Now, I've said before that it bothers me when, for instance, people cannot mention Ted Kennedy's name without also mentioning Chappaquiddick and/or Mary Jo Kopechne. Yes, there are contexts when Kennedy makes the reminders inevitable; but speaking of it every single time, as a modern-day Carthaginem delenda est, is silly.

But Dan Rather, in my opinion, doesn't deserve that consideration. The echoes of his lies and obfuscations are still echoing -- it's been barely a year! -- and he has the gall to talk of "speaking truth to power"? To speak of it, moreover, specifically about the press using Hurricane Katrina as an opportunity to bash a Republican President, while all but ignoring the outright incompetence of Gov. Blanco and Mayor Nagin, both of them Democrats?

If "speaking truth to power" is so important to you, Mr. Rather, perhaps you'd like to tell us how you feel about "speaking lies to the peons"... using, oh, let's say, you as a classic example.
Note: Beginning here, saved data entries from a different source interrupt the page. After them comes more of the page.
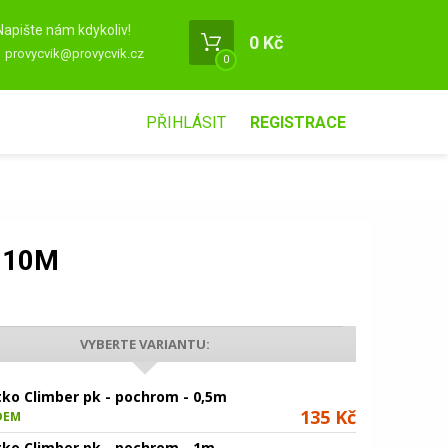
Napište nám kdykoliv!
0 Kč
provycvik@provycvik.cz
0
PŘIHLÁSIT
REGISTRACE
 10M
VYBERTE VARIANTU:
tko Climber pk - pochrom - 0,5m
135 Kč
DEM
tko Climber pk - pochrom - 1m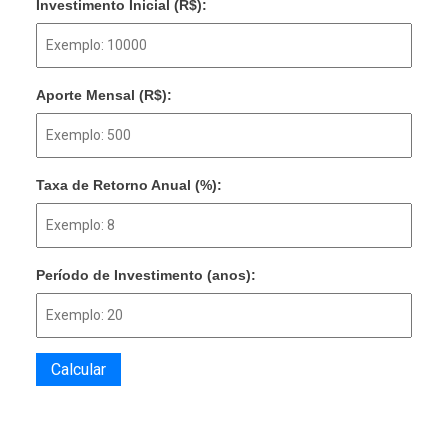
Investimento Inicial (R$):
Aporte Mensal (R$):
Taxa de Retorno Anual (%):
Período de Investimento (anos):
Calcular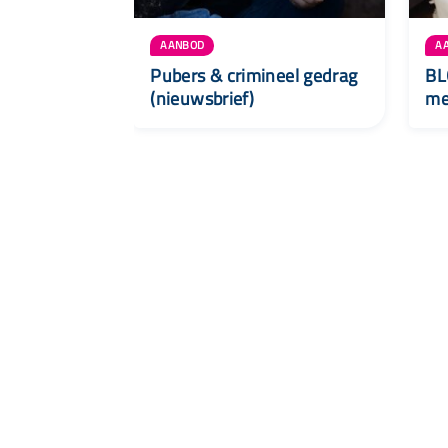
AANBOD
A
Pubers & crimineel gedrag
BL
(nieuwsbrief)
me
Snel naar
Aanbod
Agenda
Opvoedinformatie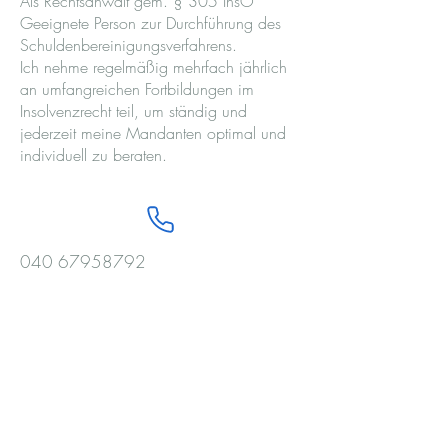
Als Rechtsanwalt gem. § 305 InsO
Geeignete Person zur Durchführung des
Schuldenbereinigungsverfahrens.
Ich nehme regelmäßig mehrfach jährlich
an umfangreichen Fortbildungen im
Insolvenzrecht teil, um ständig und
jederzeit meine Mandanten optimal und
individuell zu beraten.
040 67958792
info@rechtsanwalt-harder.com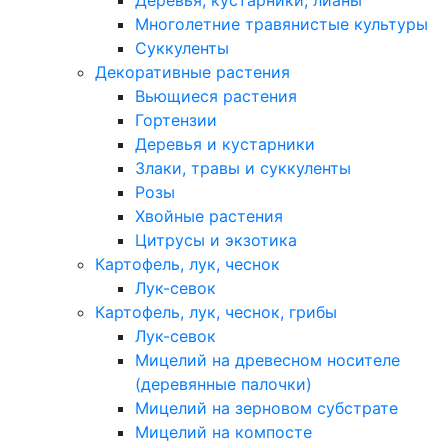
Деревья, кустарники, лианы
Многолетние травянистые культуры
Суккуленты
Декоративные растения
Вьющиеся растения
Гортензии
Деревья и кустарники
Злаки, травы и суккуленты
Розы
Хвойные растения
Цитрусы и экзотика
Картофель, лук, чеснок
Лук-севок
Картофель, лук, чеснок, грибы
Лук-севок
Мицелий на древесном носителе
(деревянные палочки)
Мицелий на зерновом субстрате
Мицелий на компосте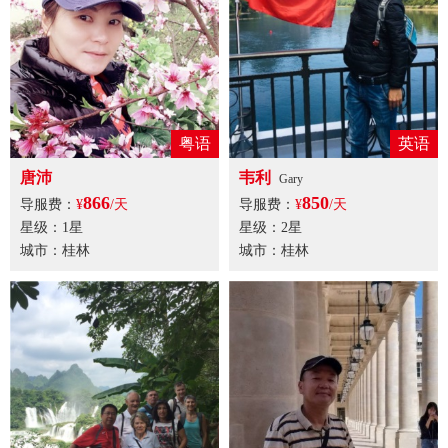
粤语
英语
唐沛
韦利
Gary
866
850
导服费：
¥
/天
导服费：
¥
/天
星级：1星
星级：2星
城市：桂林
城市：桂林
(By the way, please do read the whole thing. It stands as an interesting example of press bias all by itself. The report, for example, does not mention Rathergate or the falsified memos that ended Rather's career, but it does go out of its way to paint a glowing portrait of him... even to the extent of paraphrasing his quotes, instead of simply quoting him directly. I wasn't there, so I don't know exactly what was said... but more importantly, Reuters reporter Paul J. Gough, who presumably was there, doesn't want us to know exactly what was said either.)


* NOTE: I don't mean to accuse Dan Rather of being a bully, by the way -- not in that context, at any rate. That's not what "bully pulpit" means. Teddy Roosevelt first used it when he said that "the Presidency is a bully pulpit" -- "bully" then being an adjective, used the way we today might say "cool" or "awesome". Teddy was saying that the Presidency gave him a wonderful bullhorn with which to preach to the country, not that the Presidency gave him an opportunity to intimidate people.

And indeed, Dan Rather had a pretty powerful bullhorn himself. It's just a pity that he sounded his horn with a load of bull.

UPDATE: A commenter points out that the correct Latin phrase is "Carthago delenda est"; a bit of Googling convinces me of that. I stand corrected.